Somebody else says, “The arcade game is like that. It doesn’t have a joystick, just buttons.”
That second guy is right but the Turbo Grafx version lets you choose which configuration you want to use. Mrs Pac-Land didn’t know this. A rare gap in her Pac-Land knowledge.
Is this the longest vid you've ever analyzed so far? I can't remember a longer one. You're right too. Mike is fucking obsessed with a couple things. Pac-Man is one of them. Atari and NES in general are another. Donald Duck comics are another. You know all this by now I'm sure. But it's wild seeing him be so obsessed he can't break through it to realize he could just play these things on his own stream and Erin being there basically has no purpose if they barely play together lol.

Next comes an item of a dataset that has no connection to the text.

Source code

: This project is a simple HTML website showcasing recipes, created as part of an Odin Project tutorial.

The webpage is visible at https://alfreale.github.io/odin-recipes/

I think it's the longest video that I managed to get through. I didn't finish the last 20 minutes but it was close enough.And Mike did stream this by himself, just a short while after this stream with Erin.https://www.youtube.com/watch?v=4RXlTfy0pHA
Okay wait. I never watched it but knew that was uploaded this week.I guess I didn't realize it was the exact same shit, just all over again on his channel.So he played like…god, 8+ fucking hours of Pac-Man games this week between two streams basically? And they planned it together to pad it out like that.
See that's also what I meant. There was really no purpose to the stream with Erin if they barely played together.That should have been the two player stream, and the one on Mike's channel was obviously just him going autistic about the game on his own for much longer. It makes even less sense why the Erin stream exists now lol. What the actual fuck with this pac-man obsession.
“There are women who like video games.” “There are women who like retro shit.”Kinda disagree. Erin just happens to be particularly egregious about it. There's just varying levels of fraud, and I say this after two decades spent believing the lie that girls have real interests. They really don't, it's all surface level. They want to have the label of being a nerd without putting much effort into it.